Now that students have discovered the concepts of energy transformations, I want to give them the opportunity to deepen their understanding of the different types of transformations and have a little fun along the way.
Students use this simulation of a Rube Goldberg device, which successfully captures a burglar. As students try various designs, they are identifying the transformations that are occurring to help solidify understanding of the Law of Conservation of Energy. Upon completing that activity, students begin the second Rube Goldberg simulation, which has students design a device that is inspired by the classic Tom and Jerry Cartoon.
Depending on time, you may have to start this part of the lesson on day 2. Students design a contraption that successfully captures Jerry, based off of the game Mousetrap. This lesson sets out to build understanding towards MS-PS3-5, which focuses on energy transferred to or from an object. Students develop SP1 (Defining Problems) as they identify the challenge of designing a solution to the problem of capturing the burglar in this simulation. SP6 (Designing Solutions) will be bolstered as students design solutions to each challenge. However, the main focus is for students to accurately identify the energy transformations taking place between each part of the Rube Goldberg contraption.

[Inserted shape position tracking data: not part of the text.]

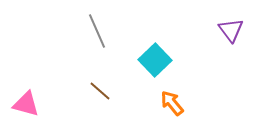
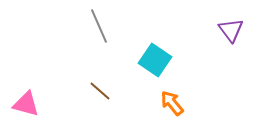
gray line: moved 2 px right, 5 px up
cyan square: rotated 12 degrees counterclockwise
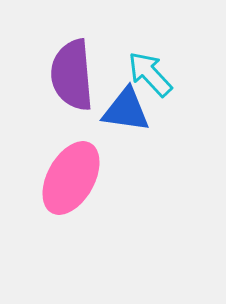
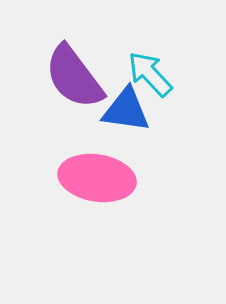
purple semicircle: moved 2 px right, 2 px down; rotated 32 degrees counterclockwise
pink ellipse: moved 26 px right; rotated 70 degrees clockwise
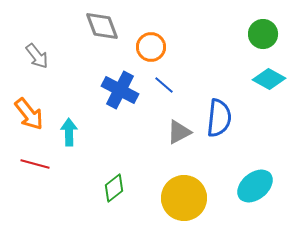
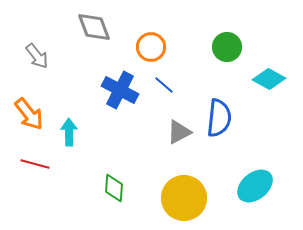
gray diamond: moved 8 px left, 1 px down
green circle: moved 36 px left, 13 px down
green diamond: rotated 48 degrees counterclockwise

P.E.O.E. is utilized in each activity to provide structure and help keep students focused on the rigor in each lesson, based on building understanding of energy transformations and the design process.
Students are asked to make the Rube Goldberg contraption function by having all the parts work together so that the dog attacks the burglar. Students should use this link for the lesson.

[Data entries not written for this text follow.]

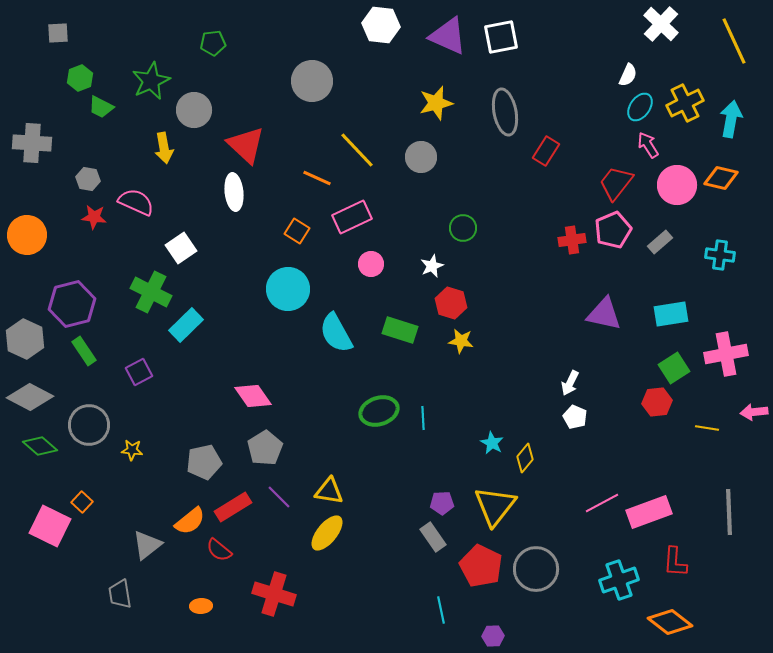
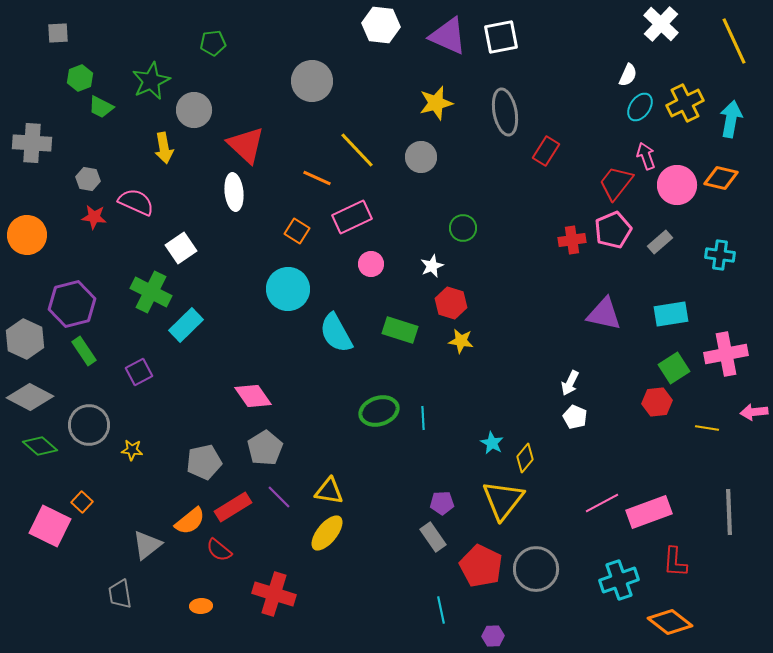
pink arrow at (648, 145): moved 2 px left, 11 px down; rotated 12 degrees clockwise
yellow triangle at (495, 506): moved 8 px right, 6 px up
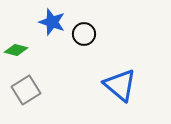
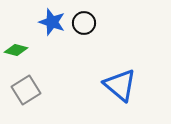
black circle: moved 11 px up
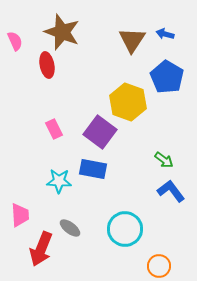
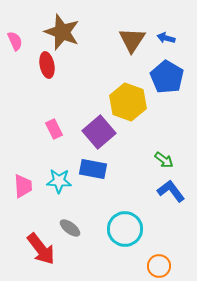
blue arrow: moved 1 px right, 4 px down
purple square: moved 1 px left; rotated 12 degrees clockwise
pink trapezoid: moved 3 px right, 29 px up
red arrow: rotated 60 degrees counterclockwise
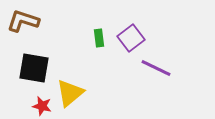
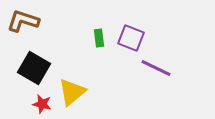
purple square: rotated 32 degrees counterclockwise
black square: rotated 20 degrees clockwise
yellow triangle: moved 2 px right, 1 px up
red star: moved 2 px up
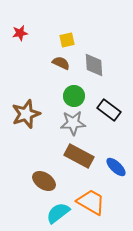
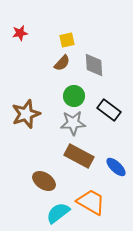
brown semicircle: moved 1 px right; rotated 108 degrees clockwise
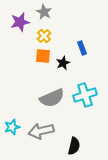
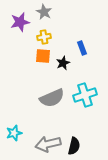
yellow cross: moved 1 px down; rotated 32 degrees clockwise
cyan star: moved 2 px right, 6 px down
gray arrow: moved 7 px right, 13 px down
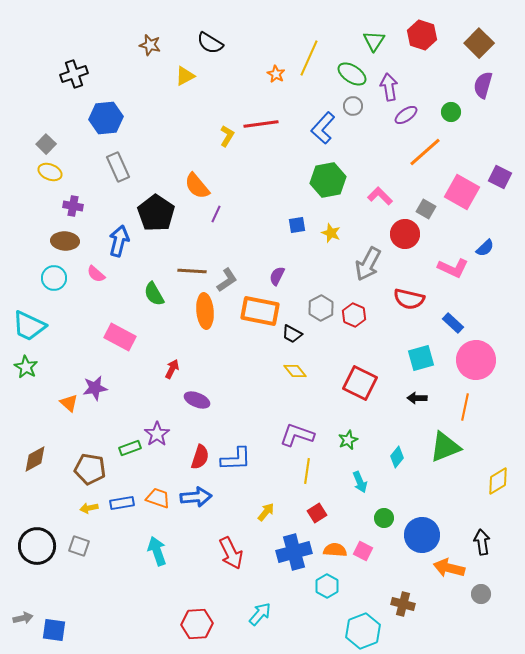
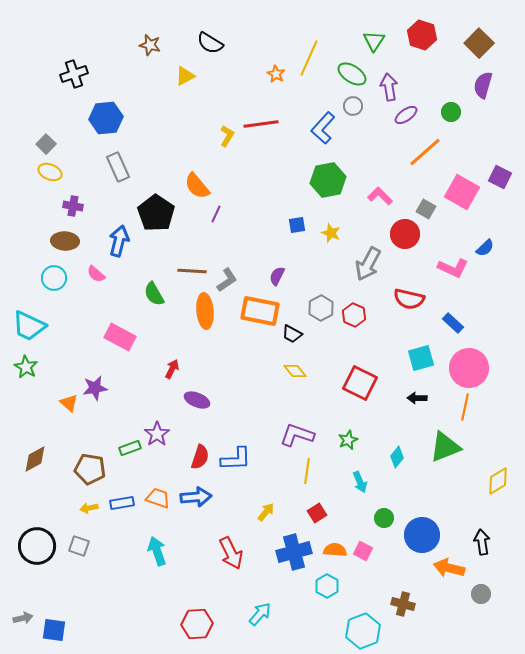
pink circle at (476, 360): moved 7 px left, 8 px down
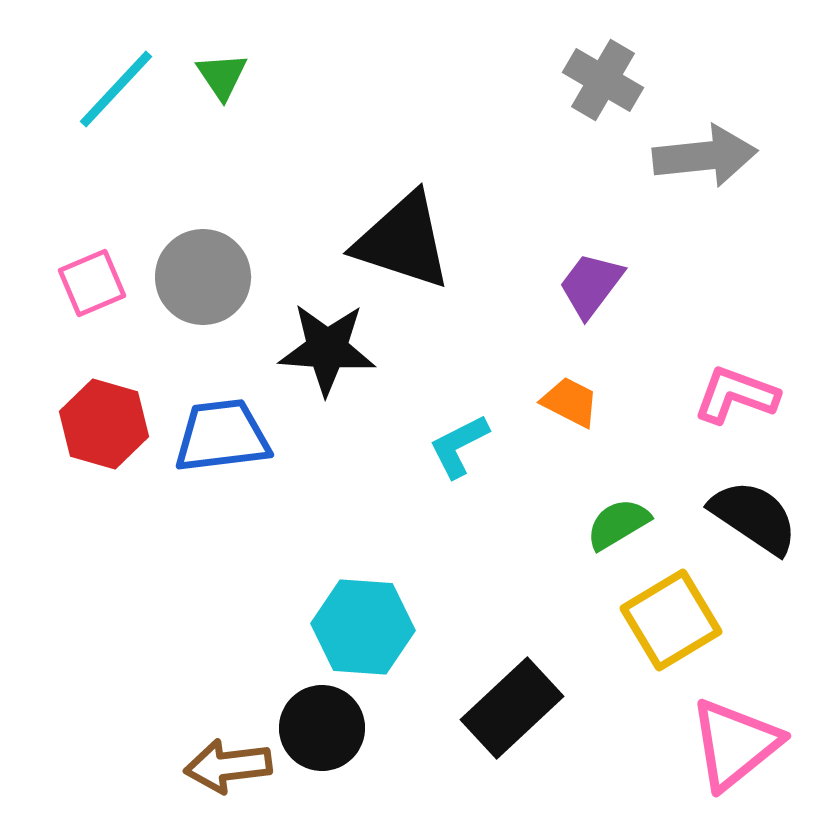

As students are trying different iterations of the design, they can think about the energy transformations that occur between each part. This will assist in deepening understanding of transformations, as well as help student realize that there are many different types of energy that make work possible.

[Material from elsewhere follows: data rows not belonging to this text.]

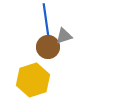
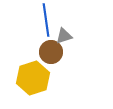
brown circle: moved 3 px right, 5 px down
yellow hexagon: moved 2 px up
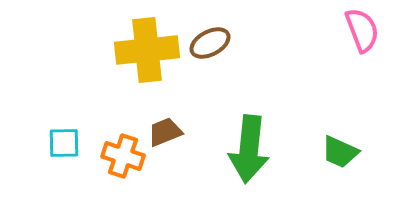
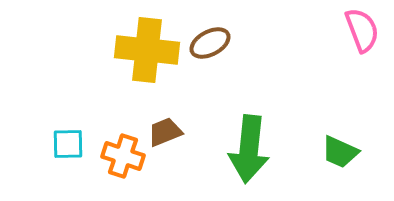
yellow cross: rotated 12 degrees clockwise
cyan square: moved 4 px right, 1 px down
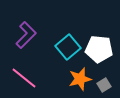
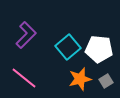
gray square: moved 2 px right, 4 px up
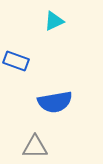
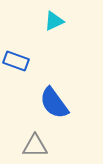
blue semicircle: moved 1 px left, 1 px down; rotated 64 degrees clockwise
gray triangle: moved 1 px up
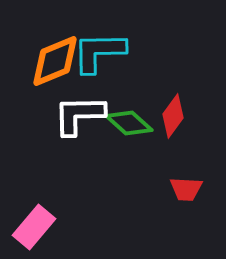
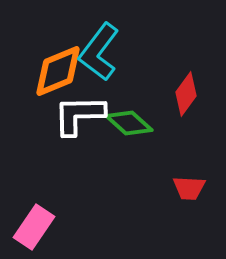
cyan L-shape: rotated 52 degrees counterclockwise
orange diamond: moved 3 px right, 10 px down
red diamond: moved 13 px right, 22 px up
red trapezoid: moved 3 px right, 1 px up
pink rectangle: rotated 6 degrees counterclockwise
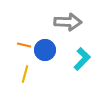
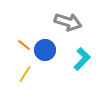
gray arrow: rotated 16 degrees clockwise
orange line: rotated 24 degrees clockwise
yellow line: rotated 18 degrees clockwise
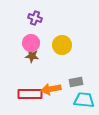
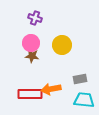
gray rectangle: moved 4 px right, 3 px up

As students are working on this aspect of the lesson, I circulate around the room asking clarifying questions. For instance, if I notice that a student is misidentifying the type of energy transformation, I guide them through the process of looking through their notes to find the correct transformation.
This is also a good time to clarify the difference between forms of energy. For example, if a student incorrectly identifies a form of energy as electromagnetic, but it's actually thermal, we can discuss the difference and help my students see the difference. Remember -- learning happens over time, so celebrate mistakes and support your students along the way.
As students are working on the simulations, they were recording observations and outcomes. Now that students have completed the simulation, it is important to have them share their thoughts within their groups. Since you won't be able to check in with every student during the previous stage, this is a great time to have students discuss what type of energy transformations are taking place. As you circulate, you can then have a conversation with 4-5 students, as opposed to 1 or 2, maximizing your ability to connect with your students and clarify anything.
As that process comes to a conclusion, I review the ideas with the class as a whole, ensuring that everyone has the opportunity to hear other students' ideas, which we will continue to investigate in future lesson.